**TASK DESCRIPTION**
Write out again, exactly, the lines below starting at the one with "abilities. For more" and ending at the one with "HTML is disabled".

EXERCISE MATERIAL START

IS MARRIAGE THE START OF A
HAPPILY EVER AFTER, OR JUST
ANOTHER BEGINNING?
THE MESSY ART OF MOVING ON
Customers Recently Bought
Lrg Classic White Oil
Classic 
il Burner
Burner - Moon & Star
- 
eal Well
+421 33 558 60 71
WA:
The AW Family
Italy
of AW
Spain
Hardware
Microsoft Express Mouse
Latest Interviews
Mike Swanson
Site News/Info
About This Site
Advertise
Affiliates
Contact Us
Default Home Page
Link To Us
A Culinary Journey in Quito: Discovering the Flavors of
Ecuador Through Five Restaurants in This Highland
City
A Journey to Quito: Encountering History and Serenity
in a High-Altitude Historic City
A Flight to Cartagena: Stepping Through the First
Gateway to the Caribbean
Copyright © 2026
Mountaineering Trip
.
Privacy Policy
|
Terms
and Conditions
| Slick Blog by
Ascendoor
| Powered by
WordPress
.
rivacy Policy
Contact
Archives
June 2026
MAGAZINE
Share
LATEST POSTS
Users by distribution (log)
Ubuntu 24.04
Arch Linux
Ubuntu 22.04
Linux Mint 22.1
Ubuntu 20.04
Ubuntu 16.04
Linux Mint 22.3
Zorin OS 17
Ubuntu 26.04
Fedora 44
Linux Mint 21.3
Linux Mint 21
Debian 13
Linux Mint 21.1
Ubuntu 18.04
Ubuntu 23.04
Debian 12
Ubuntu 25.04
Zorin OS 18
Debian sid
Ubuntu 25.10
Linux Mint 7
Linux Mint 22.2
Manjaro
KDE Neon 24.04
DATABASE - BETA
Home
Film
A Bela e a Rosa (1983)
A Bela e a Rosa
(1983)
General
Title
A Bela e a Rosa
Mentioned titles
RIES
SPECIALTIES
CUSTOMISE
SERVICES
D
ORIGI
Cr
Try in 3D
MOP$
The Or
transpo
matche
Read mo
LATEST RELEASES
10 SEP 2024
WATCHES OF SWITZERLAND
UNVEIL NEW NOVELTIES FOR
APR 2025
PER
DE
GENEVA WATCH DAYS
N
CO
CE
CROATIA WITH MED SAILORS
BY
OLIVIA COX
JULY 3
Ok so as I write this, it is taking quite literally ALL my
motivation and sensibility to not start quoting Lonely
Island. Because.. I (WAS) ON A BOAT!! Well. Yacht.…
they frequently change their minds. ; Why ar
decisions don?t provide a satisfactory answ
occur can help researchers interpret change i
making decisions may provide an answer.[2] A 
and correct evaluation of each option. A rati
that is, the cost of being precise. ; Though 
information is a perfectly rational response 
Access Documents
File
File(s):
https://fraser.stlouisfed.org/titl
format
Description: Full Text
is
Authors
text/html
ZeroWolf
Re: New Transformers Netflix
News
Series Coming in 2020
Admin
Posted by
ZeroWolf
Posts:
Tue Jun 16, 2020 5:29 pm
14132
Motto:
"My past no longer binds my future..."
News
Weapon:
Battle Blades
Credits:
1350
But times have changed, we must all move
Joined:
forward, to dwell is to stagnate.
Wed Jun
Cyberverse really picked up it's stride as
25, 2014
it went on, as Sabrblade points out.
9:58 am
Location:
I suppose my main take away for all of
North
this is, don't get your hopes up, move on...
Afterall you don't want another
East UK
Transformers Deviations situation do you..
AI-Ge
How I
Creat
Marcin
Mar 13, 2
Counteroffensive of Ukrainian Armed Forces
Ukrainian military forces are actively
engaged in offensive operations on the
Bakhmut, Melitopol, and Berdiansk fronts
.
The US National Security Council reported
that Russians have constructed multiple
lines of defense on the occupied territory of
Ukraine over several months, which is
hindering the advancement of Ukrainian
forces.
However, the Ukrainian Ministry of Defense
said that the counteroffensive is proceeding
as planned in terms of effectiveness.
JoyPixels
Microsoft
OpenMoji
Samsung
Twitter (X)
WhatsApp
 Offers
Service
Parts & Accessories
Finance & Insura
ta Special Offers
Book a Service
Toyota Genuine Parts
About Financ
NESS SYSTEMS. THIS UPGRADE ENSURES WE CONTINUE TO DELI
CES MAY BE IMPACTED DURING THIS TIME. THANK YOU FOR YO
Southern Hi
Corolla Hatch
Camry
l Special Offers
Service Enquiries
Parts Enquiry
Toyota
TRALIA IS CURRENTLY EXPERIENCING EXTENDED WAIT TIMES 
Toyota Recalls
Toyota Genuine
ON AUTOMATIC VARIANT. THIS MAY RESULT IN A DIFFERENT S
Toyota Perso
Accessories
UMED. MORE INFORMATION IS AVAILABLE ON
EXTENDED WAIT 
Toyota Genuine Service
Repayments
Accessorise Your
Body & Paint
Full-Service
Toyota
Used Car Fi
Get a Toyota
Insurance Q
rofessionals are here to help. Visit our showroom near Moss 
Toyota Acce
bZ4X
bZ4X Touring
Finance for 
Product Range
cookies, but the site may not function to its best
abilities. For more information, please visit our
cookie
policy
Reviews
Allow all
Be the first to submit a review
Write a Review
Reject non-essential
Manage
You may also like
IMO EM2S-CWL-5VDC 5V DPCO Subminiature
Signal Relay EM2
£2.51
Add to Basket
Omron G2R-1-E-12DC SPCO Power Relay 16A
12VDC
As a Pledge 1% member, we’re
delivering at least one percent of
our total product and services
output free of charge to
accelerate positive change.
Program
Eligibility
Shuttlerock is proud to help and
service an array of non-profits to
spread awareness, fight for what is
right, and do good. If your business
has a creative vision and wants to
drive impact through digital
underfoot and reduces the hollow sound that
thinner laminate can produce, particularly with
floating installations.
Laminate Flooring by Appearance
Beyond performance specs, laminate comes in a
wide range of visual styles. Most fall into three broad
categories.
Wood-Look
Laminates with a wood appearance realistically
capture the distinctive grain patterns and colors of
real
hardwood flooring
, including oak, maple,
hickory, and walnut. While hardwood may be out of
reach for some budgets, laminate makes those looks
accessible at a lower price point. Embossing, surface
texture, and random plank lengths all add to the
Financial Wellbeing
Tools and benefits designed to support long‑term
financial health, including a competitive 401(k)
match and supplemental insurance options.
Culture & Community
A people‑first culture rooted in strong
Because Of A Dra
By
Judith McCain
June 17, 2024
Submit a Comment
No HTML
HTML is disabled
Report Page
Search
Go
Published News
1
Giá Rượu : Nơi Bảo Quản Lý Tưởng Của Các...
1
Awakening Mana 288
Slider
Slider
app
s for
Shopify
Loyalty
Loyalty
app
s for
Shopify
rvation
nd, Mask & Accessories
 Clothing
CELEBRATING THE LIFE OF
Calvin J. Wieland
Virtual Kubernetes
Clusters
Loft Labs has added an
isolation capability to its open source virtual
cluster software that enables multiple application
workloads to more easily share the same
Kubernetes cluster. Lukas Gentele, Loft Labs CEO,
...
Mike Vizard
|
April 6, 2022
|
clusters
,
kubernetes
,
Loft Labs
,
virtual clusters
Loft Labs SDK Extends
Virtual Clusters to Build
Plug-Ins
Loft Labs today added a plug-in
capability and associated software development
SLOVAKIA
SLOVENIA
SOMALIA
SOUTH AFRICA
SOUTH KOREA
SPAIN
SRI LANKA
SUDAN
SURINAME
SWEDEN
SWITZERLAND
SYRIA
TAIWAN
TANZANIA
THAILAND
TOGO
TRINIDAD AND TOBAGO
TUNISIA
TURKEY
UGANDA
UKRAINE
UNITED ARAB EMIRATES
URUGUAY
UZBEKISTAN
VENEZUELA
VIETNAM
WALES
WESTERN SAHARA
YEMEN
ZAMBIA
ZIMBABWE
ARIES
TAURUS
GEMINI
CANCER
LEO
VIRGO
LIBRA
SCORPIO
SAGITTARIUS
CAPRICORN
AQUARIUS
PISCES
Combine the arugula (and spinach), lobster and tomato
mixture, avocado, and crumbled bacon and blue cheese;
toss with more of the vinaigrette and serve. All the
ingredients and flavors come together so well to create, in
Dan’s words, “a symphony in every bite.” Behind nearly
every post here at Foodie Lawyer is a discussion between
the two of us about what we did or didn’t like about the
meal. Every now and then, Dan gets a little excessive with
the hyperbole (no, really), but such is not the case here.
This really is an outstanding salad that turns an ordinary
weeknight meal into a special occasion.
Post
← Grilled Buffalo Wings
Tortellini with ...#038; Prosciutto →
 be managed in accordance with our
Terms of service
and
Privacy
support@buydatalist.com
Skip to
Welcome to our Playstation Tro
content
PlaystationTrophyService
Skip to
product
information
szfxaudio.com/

EXERCISE MATERIAL END

**SOLUTION TO THIS EXERCISE**
abilities. For more information, please visit our
cookie
policy
Reviews
Allow all
Be the first to submit a review
Write a Review
Reject non-essential
Manage
You may also like
IMO EM2S-CWL-5VDC 5V DPCO Subminiature
Signal Relay EM2
£2.51
Add to Basket
Omron G2R-1-E-12DC SPCO Power Relay 16A
12VDC
As a Pledge 1% member, we’re
delivering at least one percent of
our total product and services
output free of charge to
accelerate positive change.
Program
Eligibility
Shuttlerock is proud to help and
service an array of non-profits to
spread awareness, fight for what is
right, and do good. If your business
has a creative vision and wants to
drive impact through digital
underfoot and reduces the hollow sound that
thinner laminate can produce, particularly with
floating installations.
Laminate Flooring by Appearance
Beyond performance specs, laminate comes in a
wide range of visual styles. Most fall into three broad
categories.
Wood-Look
Laminates with a wood appearance realistically
capture the distinctive grain patterns and colors of
real
hardwood flooring
, including oak, maple,
hickory, and walnut. While hardwood may be out of
reach for some budgets, laminate makes those looks
accessible at a lower price point. Embossing, surface
texture, and random plank lengths all add to the
Financial Wellbeing
Tools and benefits designed to support long‑term
financial health, including a competitive 401(k)
match and supplemental insurance options.
Culture & Community
A people‑first culture rooted in strong
Because Of A Dra
By
Judith McCain
June 17, 2024
Submit a Comment
No HTML
HTML is disabled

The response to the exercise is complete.